Further, the political rhetoric around the immediacy of reform focuses on so-called failing schools, and failure is identified through performance metrics heavily influenced by student demographics. Simply put, we have ethical concerns with imposing unproven and sometimes unstudied policies on schools in low-income communities of color. And this is what we see happening.
Proposal for a National Consortium
As one way to accomplish the U.S. Department of Education’s stated goal of bringing high-quality productivity information to and for the nation’s schools, we recommend that it seek guidance from leading published scholars in the areas of understanding and measuring education costs, productivity, and efficiency. By collaborating with experts and relying on existing high-quality research, the department can develop an agenda focused on a balance of five key factors: (a) improving empirical methods and related data; (b) evaluating major education reform models, programs, and strategies; (c) disseminating the results of those evaluations; (d) expanding and improving stakeholder understanding of cost-effectiveness, cost–benefit, and relative-efficiency analyses; and (e) supporting the training of future scholars in these methods.

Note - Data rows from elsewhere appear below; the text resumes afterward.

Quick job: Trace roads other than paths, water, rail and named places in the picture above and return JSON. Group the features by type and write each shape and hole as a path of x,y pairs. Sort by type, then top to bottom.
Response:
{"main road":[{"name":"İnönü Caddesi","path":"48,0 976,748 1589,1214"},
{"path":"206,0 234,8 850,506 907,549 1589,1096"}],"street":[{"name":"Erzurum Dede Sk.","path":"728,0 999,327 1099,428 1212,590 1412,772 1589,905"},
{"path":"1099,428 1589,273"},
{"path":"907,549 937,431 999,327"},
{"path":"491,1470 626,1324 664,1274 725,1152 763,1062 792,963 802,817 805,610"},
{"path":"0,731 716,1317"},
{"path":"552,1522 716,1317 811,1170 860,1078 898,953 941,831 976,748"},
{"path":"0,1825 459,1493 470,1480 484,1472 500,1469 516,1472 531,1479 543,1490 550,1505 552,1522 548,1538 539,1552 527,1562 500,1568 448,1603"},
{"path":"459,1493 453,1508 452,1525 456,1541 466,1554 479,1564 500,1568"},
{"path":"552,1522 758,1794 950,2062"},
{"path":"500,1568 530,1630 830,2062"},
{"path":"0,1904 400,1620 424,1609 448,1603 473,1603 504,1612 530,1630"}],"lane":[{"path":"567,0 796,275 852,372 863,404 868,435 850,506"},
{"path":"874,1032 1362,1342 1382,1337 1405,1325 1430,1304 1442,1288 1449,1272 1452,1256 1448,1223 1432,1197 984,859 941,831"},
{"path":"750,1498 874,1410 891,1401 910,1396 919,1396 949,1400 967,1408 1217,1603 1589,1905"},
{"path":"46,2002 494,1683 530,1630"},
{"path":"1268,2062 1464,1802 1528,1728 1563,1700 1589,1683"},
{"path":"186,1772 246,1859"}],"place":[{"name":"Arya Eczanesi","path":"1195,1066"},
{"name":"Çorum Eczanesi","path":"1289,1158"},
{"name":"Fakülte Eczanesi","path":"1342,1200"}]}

This could be done through various institutions and approaches, but we suggest a consortium effort directed by the department, with a clear mechanism set in place at the outset for the use and application of the consortium’s work product. This could build on work the department has done in the past—supporting relevant research and producing publicly accessible volumes of high-quality research. 4 Alternatively, an independent review panel might be established by the National Research Council, which also has in the past convened panels on topics concerning school finance and has supported research and produced research syntheses. 5 But regardless of the mechanism, these new efforts should focus on taking the next step of translating and communicating high-quality research for school districts, state policy makers, and other end users.
We also suggest that the consortium researchers be selected based on a track record of relevant peer-reviewed publications and national and international leadership roles, including membership on editorial boards of relevant, major peer-reviewed academic journals. Although we acknowledge that credible experts and credible research exist that are not constrained by these requirements, all indications are that the department has thus far relied overwhelmingly on work that is not peer reviewed, most of which is neither credible nor rigorous.

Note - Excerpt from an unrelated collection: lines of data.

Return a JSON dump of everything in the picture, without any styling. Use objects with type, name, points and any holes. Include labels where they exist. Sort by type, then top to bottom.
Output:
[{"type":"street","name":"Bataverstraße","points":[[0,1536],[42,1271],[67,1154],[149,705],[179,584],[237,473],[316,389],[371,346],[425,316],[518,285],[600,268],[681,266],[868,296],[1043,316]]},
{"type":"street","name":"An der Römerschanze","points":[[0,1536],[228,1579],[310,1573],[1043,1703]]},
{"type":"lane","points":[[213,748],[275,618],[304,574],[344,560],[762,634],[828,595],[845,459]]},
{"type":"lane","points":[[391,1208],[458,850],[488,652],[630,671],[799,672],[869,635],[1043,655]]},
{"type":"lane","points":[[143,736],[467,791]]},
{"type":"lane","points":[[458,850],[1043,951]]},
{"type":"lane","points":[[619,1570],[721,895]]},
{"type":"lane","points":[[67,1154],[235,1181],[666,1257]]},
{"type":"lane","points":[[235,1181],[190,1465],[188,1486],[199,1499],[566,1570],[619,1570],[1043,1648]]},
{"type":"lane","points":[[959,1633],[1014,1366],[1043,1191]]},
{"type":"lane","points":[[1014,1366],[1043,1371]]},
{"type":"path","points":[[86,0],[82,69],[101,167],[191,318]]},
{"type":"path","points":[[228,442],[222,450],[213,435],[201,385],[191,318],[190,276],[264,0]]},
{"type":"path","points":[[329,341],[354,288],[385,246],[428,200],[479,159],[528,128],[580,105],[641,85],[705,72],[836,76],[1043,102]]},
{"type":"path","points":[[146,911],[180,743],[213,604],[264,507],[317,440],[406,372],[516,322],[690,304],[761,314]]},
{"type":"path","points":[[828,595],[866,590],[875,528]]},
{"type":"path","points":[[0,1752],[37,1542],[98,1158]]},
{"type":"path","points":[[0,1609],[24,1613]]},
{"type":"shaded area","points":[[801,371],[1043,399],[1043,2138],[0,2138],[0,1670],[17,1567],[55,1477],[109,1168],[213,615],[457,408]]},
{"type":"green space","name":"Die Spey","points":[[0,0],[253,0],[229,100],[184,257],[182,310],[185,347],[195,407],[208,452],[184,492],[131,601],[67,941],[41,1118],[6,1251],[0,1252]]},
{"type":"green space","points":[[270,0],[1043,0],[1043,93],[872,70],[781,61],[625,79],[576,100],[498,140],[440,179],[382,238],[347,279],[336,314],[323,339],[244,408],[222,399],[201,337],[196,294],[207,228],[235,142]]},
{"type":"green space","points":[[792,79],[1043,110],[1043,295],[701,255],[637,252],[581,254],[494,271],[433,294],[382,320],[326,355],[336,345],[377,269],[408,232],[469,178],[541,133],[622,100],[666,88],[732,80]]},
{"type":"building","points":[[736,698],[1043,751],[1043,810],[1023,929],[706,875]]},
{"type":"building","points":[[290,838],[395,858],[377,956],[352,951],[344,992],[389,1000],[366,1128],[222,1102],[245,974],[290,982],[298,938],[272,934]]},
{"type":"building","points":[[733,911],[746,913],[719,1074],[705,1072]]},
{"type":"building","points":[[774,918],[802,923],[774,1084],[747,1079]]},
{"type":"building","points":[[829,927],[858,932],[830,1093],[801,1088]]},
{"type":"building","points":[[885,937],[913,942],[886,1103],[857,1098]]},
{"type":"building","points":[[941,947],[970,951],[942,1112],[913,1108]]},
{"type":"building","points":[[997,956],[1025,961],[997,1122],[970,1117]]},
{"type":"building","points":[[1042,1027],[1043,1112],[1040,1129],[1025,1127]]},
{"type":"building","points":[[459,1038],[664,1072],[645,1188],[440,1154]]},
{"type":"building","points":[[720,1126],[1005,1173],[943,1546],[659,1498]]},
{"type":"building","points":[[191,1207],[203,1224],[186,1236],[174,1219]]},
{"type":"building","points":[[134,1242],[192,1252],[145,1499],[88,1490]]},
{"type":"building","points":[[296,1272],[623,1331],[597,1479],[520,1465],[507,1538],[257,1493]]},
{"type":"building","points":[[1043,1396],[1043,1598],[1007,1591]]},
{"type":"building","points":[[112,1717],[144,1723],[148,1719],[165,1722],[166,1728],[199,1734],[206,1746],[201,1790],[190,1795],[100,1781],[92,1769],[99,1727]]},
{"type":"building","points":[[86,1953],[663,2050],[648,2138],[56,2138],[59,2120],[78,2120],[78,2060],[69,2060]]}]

The scholars forming a national consortium on the topic of educational productivity should be asked to summarize what is known from academic research and to translate that research for policy consumption. The efforts should focus on the implications of the research for practice and the operations of schools and districts. The scholars should also be asked to develop short- and long-term agendas for cost-effectiveness analysis, cost–benefit analysis, and relative-efficiency analysis.
These productivity inquiries should be approached systematically and rigorously, with no unrealistic expectations that facile solutions will miraculously emerge. In doing so, the Department of Education would embrace fully the goal of shaping policy through knowledge gained from high-quality research.